== Segment start ==
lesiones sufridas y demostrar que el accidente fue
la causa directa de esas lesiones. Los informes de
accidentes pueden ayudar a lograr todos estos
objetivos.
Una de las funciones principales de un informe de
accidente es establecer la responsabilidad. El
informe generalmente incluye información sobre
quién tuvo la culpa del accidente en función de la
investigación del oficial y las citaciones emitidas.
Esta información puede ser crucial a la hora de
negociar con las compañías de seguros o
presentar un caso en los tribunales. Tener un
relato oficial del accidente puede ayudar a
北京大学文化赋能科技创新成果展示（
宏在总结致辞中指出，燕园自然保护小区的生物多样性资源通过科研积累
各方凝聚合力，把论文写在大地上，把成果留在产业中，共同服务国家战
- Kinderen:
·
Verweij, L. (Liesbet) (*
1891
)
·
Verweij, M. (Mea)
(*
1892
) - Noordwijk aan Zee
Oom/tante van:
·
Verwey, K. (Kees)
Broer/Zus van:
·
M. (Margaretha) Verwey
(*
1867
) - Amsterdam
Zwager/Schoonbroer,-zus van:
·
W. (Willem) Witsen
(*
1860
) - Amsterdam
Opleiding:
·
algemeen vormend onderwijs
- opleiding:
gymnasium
== Segment end ==
Copy out everything from the first line down to the line containing "informe generalmente incluye", including both of those lines.

lesiones sufridas y demostrar que el accidente fue
la causa directa de esas lesiones. Los informes de
accidentes pueden ayudar a lograr todos estos
objetivos.
Una de las funciones principales de un informe de
accidente es establecer la responsabilidad. El
informe generalmente incluye información sobre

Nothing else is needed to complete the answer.